Rewrite the text of every record below, putting "Story Overview" wherever "Plot and Synopsis" appears and changing nothing else.

EXERCISE MATERIALS:
>>

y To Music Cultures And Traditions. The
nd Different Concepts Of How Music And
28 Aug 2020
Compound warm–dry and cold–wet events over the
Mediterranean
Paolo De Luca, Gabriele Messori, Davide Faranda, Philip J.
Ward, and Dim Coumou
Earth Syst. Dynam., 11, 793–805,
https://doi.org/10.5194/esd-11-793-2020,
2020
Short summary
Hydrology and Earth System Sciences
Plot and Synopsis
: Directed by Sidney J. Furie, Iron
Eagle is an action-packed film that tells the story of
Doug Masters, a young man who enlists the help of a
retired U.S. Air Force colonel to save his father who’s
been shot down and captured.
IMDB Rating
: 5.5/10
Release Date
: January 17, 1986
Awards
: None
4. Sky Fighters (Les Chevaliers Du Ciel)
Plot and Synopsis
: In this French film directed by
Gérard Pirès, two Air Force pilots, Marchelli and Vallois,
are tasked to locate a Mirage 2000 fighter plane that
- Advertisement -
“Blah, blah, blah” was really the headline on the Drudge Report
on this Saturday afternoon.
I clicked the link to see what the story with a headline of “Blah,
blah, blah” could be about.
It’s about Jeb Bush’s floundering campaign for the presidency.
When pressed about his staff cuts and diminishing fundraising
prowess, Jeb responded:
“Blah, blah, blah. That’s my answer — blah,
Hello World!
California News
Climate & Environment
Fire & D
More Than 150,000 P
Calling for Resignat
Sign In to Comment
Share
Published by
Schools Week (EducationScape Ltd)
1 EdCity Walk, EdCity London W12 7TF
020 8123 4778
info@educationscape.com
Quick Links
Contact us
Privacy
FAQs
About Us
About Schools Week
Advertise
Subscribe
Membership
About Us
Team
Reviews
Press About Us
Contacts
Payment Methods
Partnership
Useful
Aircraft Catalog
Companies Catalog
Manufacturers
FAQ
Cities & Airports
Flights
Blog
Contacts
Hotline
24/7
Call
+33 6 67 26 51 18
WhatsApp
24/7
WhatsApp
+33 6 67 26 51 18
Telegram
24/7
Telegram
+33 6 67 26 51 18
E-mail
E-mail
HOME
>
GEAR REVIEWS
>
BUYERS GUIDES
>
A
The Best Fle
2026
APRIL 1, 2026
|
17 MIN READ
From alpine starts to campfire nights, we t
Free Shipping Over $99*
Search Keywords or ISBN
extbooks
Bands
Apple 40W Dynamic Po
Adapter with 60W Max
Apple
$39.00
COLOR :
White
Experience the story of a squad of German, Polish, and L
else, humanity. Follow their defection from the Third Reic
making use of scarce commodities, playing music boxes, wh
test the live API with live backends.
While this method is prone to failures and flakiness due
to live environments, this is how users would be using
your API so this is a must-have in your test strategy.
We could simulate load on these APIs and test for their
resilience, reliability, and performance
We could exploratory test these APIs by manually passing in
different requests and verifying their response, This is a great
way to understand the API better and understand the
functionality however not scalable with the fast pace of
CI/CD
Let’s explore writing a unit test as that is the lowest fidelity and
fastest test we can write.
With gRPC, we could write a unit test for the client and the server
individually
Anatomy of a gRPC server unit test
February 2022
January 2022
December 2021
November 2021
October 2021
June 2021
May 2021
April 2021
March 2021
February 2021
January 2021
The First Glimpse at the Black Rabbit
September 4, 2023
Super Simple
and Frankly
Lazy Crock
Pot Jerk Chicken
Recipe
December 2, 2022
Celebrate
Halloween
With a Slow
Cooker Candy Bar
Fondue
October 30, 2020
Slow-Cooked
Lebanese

<<

ANSWER FOR THIS EXERCISE:
y To Music Cultures And Traditions. The
nd Different Concepts Of How Music And
28 Aug 2020
Compound warm–dry and cold–wet events over the
Mediterranean
Paolo De Luca, Gabriele Messori, Davide Faranda, Philip J.
Ward, and Dim Coumou
Earth Syst. Dynam., 11, 793–805,
https://doi.org/10.5194/esd-11-793-2020,
2020
Short summary
Hydrology and Earth System Sciences
Story Overview
: Directed by Sidney J. Furie, Iron
Eagle is an action-packed film that tells the story of
Doug Masters, a young man who enlists the help of a
retired U.S. Air Force colonel to save his father who’s
been shot down and captured.
IMDB Rating
: 5.5/10
Release Date
: January 17, 1986
Awards
: None
4. Sky Fighters (Les Chevaliers Du Ciel)
Story Overview
: In this French film directed by
Gérard Pirès, two Air Force pilots, Marchelli and Vallois,
are tasked to locate a Mirage 2000 fighter plane that
- Advertisement -
“Blah, blah, blah” was really the headline on the Drudge Report
on this Saturday afternoon.
I clicked the link to see what the story with a headline of “Blah,
blah, blah” could be about.
It’s about Jeb Bush’s floundering campaign for the presidency.
When pressed about his staff cuts and diminishing fundraising
prowess, Jeb responded:
“Blah, blah, blah. That’s my answer — blah,
Hello World!
California News
Climate & Environment
Fire & D
More Than 150,000 P
Calling for Resignat
Sign In to Comment
Share
Published by
Schools Week (EducationScape Ltd)
1 EdCity Walk, EdCity London W12 7TF
020 8123 4778
info@educationscape.com
Quick Links
Contact us
Privacy
FAQs
About Us
About Schools Week
Advertise
Subscribe
Membership
About Us
Team
Reviews
Press About Us
Contacts
Payment Methods
Partnership
Useful
Aircraft Catalog
Companies Catalog
Manufacturers
FAQ
Cities & Airports
Flights
Blog
Contacts
Hotline
24/7
Call
+33 6 67 26 51 18
WhatsApp
24/7
WhatsApp
+33 6 67 26 51 18
Telegram
24/7
Telegram
+33 6 67 26 51 18
E-mail
E-mail
HOME
>
GEAR REVIEWS
>
BUYERS GUIDES
>
A
The Best Fle
2026
APRIL 1, 2026
|
17 MIN READ
From alpine starts to campfire nights, we t
Free Shipping Over $99*
Search Keywords or ISBN
extbooks
Bands
Apple 40W Dynamic Po
Adapter with 60W Max
Apple
$39.00
COLOR :
White
Experience the story of a squad of German, Polish, and L
else, humanity. Follow their defection from the Third Reic
making use of scarce commodities, playing music boxes, wh
test the live API with live backends.
While this method is prone to failures and flakiness due
to live environments, this is how users would be using
your API so this is a must-have in your test strategy.
We could simulate load on these APIs and test for their
resilience, reliability, and performance
We could exploratory test these APIs by manually passing in
different requests and verifying their response, This is a great
way to understand the API better and understand the
functionality however not scalable with the fast pace of
CI/CD
Let’s explore writing a unit test as that is the lowest fidelity and
fastest test we can write.
With gRPC, we could write a unit test for the client and the server
individually
Anatomy of a gRPC server unit test
February 2022
January 2022
December 2021
November 2021
October 2021
June 2021
May 2021
April 2021
March 2021
February 2021
January 2021
The First Glimpse at the Black Rabbit
September 4, 2023
Super Simple
and Frankly
Lazy Crock
Pot Jerk Chicken
Recipe
December 2, 2022
Celebrate
Halloween
With a Slow
Cooker Candy Bar
Fondue
October 30, 2020
Slow-Cooked
Lebanese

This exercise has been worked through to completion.